SOURCE RECORDS |
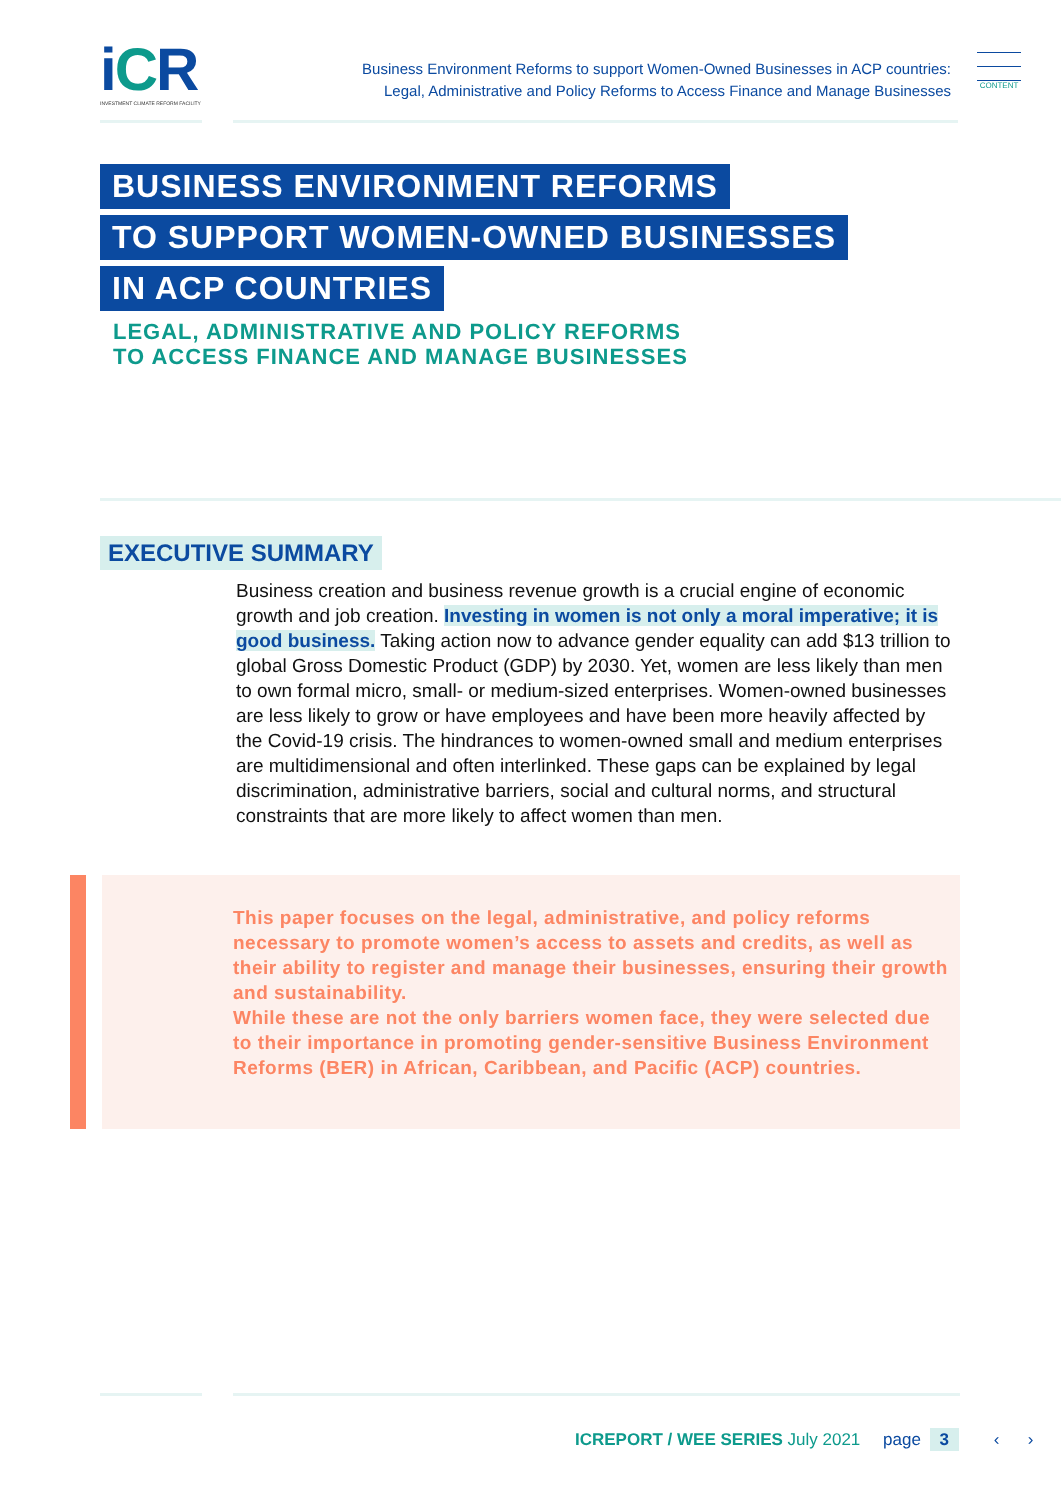i CR
INVESTMENT CLIMATE REFORM FACILITY
Business Environment Reforms to support Women-Owned Businesses in ACP countries:
Legal, Administrative and Policy Reforms to Access Finance and Manage Businesses
CONTENT
BUSINESS ENVIRONMENT REFORMS
TO SUPPORT WOMEN-OWNED BUSINESSES
IN ACP COUNTRIES
LEGAL, ADMINISTRATIVE AND POLICY REFORMS
TO ACCESS FINANCE AND MANAGE BUSINESSES
EXECUTIVE SUMMARY
Business creation and business revenue growth is a crucial engine of economic growth and job creation. Investing in women is not only a moral imperative; it is good business. Taking action now to advance gender equality can add $13 trillion to global Gross Domestic Product (GDP) by 2030. Yet, women are less likely than men to own formal micro, small- or medium-sized enterprises. Women-owned businesses are less likely to grow or have employees and have been more heavily affected by the Covid-19 crisis. The hindrances to women-owned small and medium enterprises are multidimensional and often interlinked. These gaps can be explained by legal discrimination, administrative barriers, social and cultural norms, and structural constraints that are more likely to affect women than men.
This paper focuses on the legal, administrative, and policy reforms necessary to promote women’s access to assets and credits, as well as their ability to register and manage their businesses, ensuring their growth and sustainability.
While these are not the only barriers women face, they were selected due to their importance in promoting gender-sensitive Business Environment Reforms (BER) in African, Caribbean, and Pacific (ACP) countries.
ICREPORT / WEE SERIES July 2021 page 3 ‹ ›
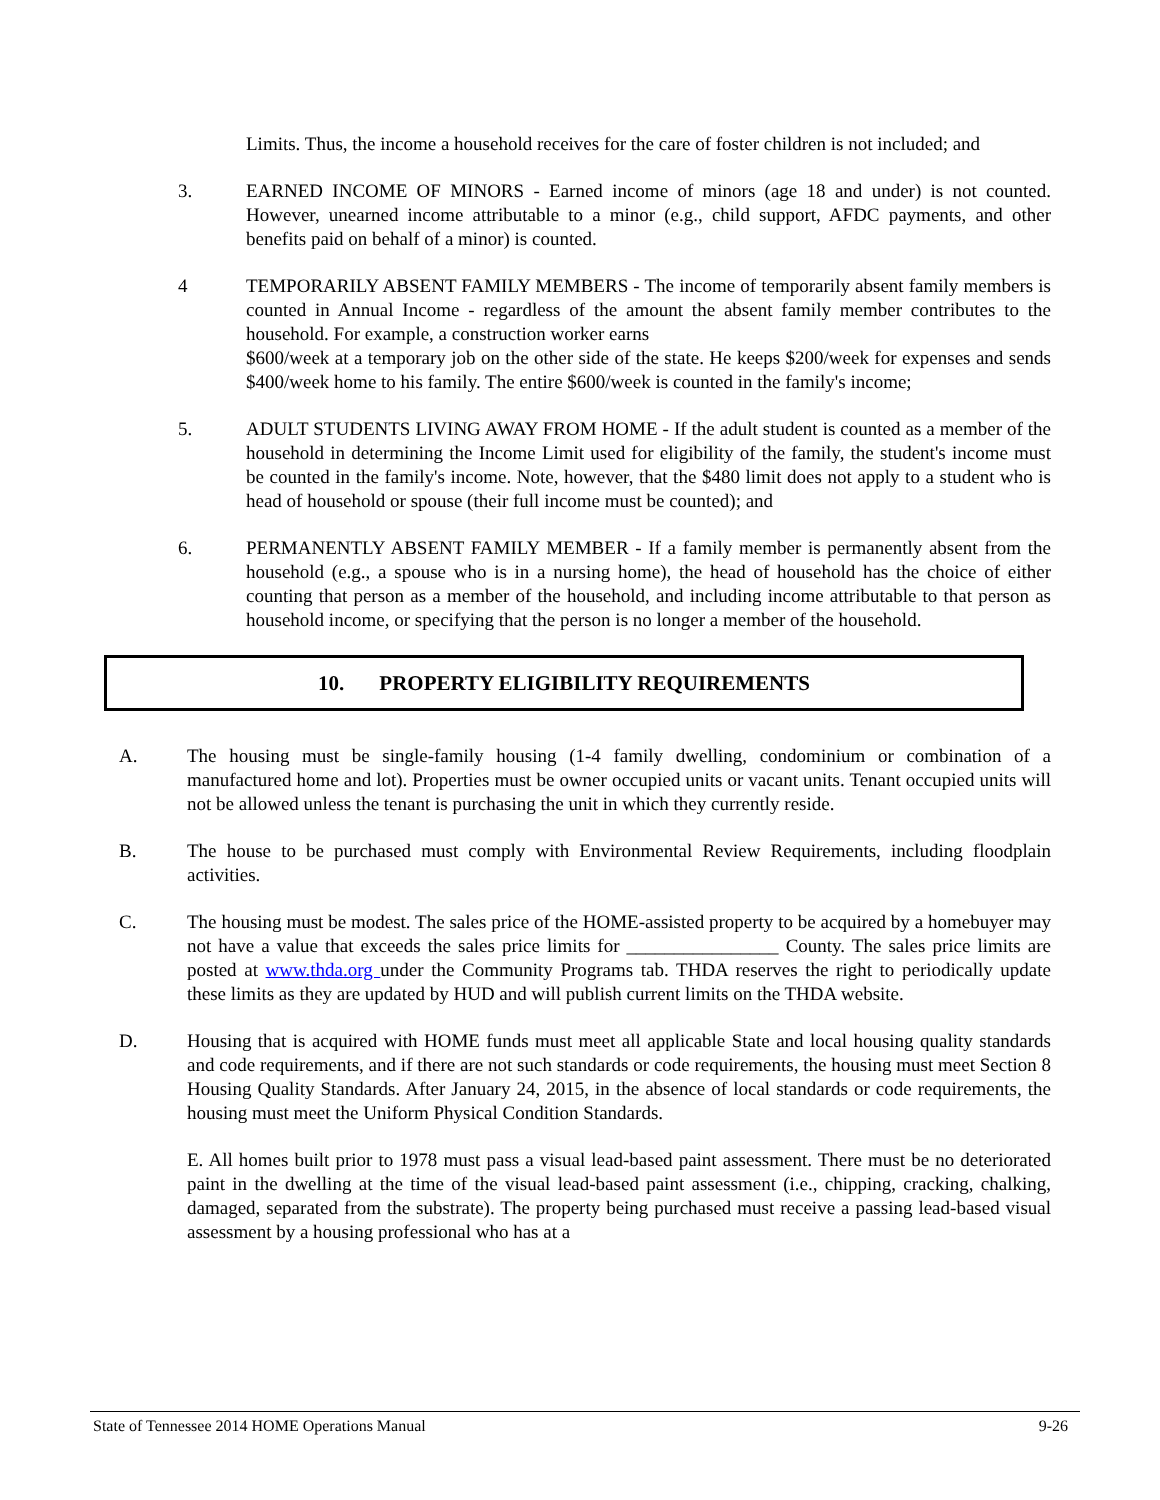Limits. Thus, the income a household receives for the care of foster children is not included; and
3. EARNED INCOME OF MINORS - Earned income of minors (age 18 and under) is not counted. However, unearned income attributable to a minor (e.g., child support, AFDC payments, and other benefits paid on behalf of a minor) is counted.
4 TEMPORARILY ABSENT FAMILY MEMBERS - The income of temporarily absent family members is counted in Annual Income - regardless of the amount the absent family member contributes to the household. For example, a construction worker earns
$600/week at a temporary job on the other side of the state. He keeps $200/week for expenses and sends $400/week home to his family. The entire $600/week is counted in the family's income;
5. ADULT STUDENTS LIVING AWAY FROM HOME - If the adult student is counted as a member of the household in determining the Income Limit used for eligibility of the family, the student's income must be counted in the family's income. Note, however, that the $480 limit does not apply to a student who is head of household or spouse (their full income must be counted); and
6. PERMANENTLY ABSENT FAMILY MEMBER - If a family member is permanently absent from the household (e.g., a spouse who is in a nursing home), the head of household has the choice of either counting that person as a member of the household, and including income attributable to that person as household income, or specifying that the person is no longer a member of the household.
10. PROPERTY ELIGIBILITY REQUIREMENTS
A. The housing must be single-family housing (1-4 family dwelling, condominium or combination of a manufactured home and lot). Properties must be owner occupied units or vacant units. Tenant occupied units will not be allowed unless the tenant is purchasing the unit in which they currently reside.
B. The house to be purchased must comply with Environmental Review Requirements, including floodplain activities.
C. The housing must be modest. The sales price of the HOME-assisted property to be acquired by a homebuyer may not have a value that exceeds the sales price limits for ________________ County. The sales price limits are posted at www.thda.org under the Community Programs tab. THDA reserves the right to periodically update these limits as they are updated by HUD and will publish current limits on the THDA website.
D. Housing that is acquired with HOME funds must meet all applicable State and local housing quality standards and code requirements, and if there are not such standards or code requirements, the housing must meet Section 8 Housing Quality Standards. After January 24, 2015, in the absence of local standards or code requirements, the housing must meet the Uniform Physical Condition Standards.
E. All homes built prior to 1978 must pass a visual lead-based paint assessment. There must be no deteriorated paint in the dwelling at the time of the visual lead-based paint assessment (i.e., chipping, cracking, chalking, damaged, separated from the substrate). The property being purchased must receive a passing lead-based visual assessment by a housing professional who has at a
State of Tennessee 2014 HOME Operations Manual 9-26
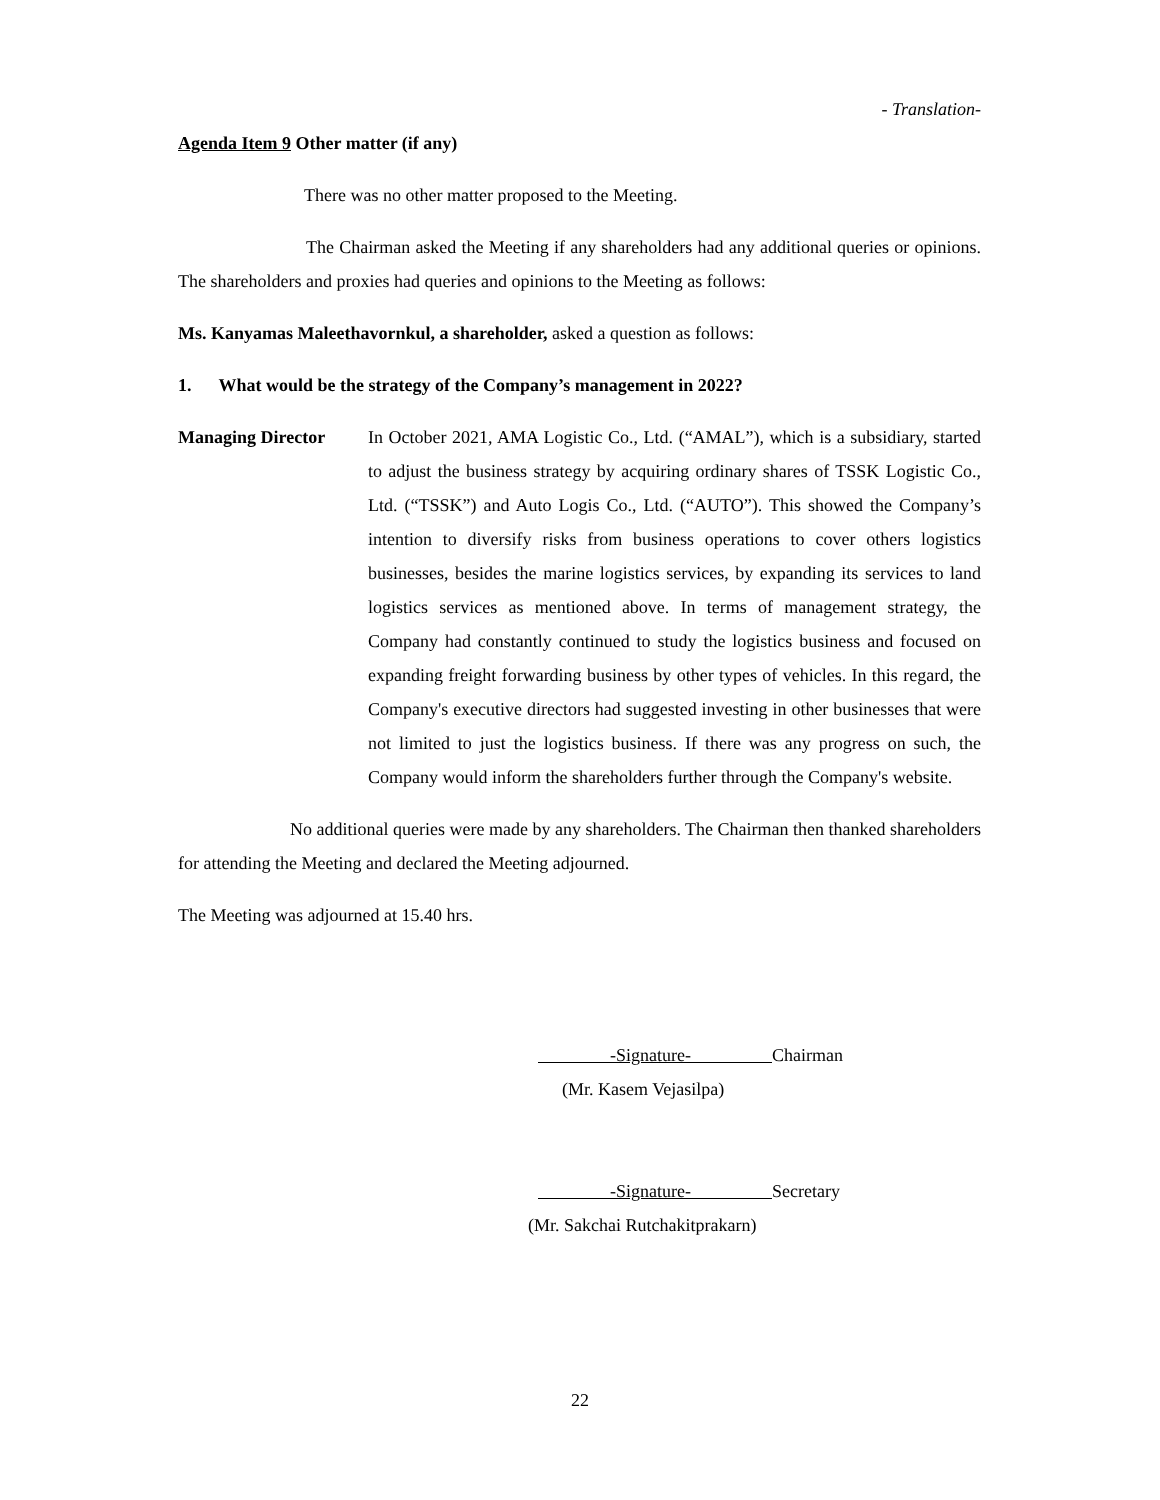- Translation-
Agenda Item 9 Other matter (if any)
There was no other matter proposed to the Meeting.
The Chairman asked the Meeting if any shareholders had any additional queries or opinions. The shareholders and proxies had queries and opinions to the Meeting as follows:
Ms. Kanyamas Maleethavornkul, a shareholder, asked a question as follows:
1. What would be the strategy of the Company’s management in 2022?
Managing Director In October 2021, AMA Logistic Co., Ltd. (“AMAL”), which is a subsidiary, started to adjust the business strategy by acquiring ordinary shares of TSSK Logistic Co., Ltd. (“TSSK”) and Auto Logis Co., Ltd. (“AUTO”). This showed the Company’s intention to diversify risks from business operations to cover others logistics businesses, besides the marine logistics services, by expanding its services to land logistics services as mentioned above. In terms of management strategy, the Company had constantly continued to study the logistics business and focused on expanding freight forwarding business by other types of vehicles. In this regard, the Company's executive directors had suggested investing in other businesses that were not limited to just the logistics business. If there was any progress on such, the Company would inform the shareholders further through the Company's website.
No additional queries were made by any shareholders. The Chairman then thanked shareholders for attending the Meeting and declared the Meeting adjourned.
The Meeting was adjourned at 15.40 hrs.
-Signature- Chairman
(Mr. Kasem Vejasilpa)
-Signature- Secretary
(Mr. Sakchai Rutchakitprakarn)
22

WORK ORDER |
Copy out every line from the data above that has "Meeting" in it.

SOLUTION BELOW |
There was no other matter proposed to the Meeting.
The Chairman asked the Meeting if any shareholders had any additional queries or opinions. The shareholders and proxies had queries and opinions to the Meeting as follows:
No additional queries were made by any shareholders. The Chairman then thanked shareholders for attending the Meeting and declared the Meeting adjourned.
The Meeting was adjourned at 15.40 hrs.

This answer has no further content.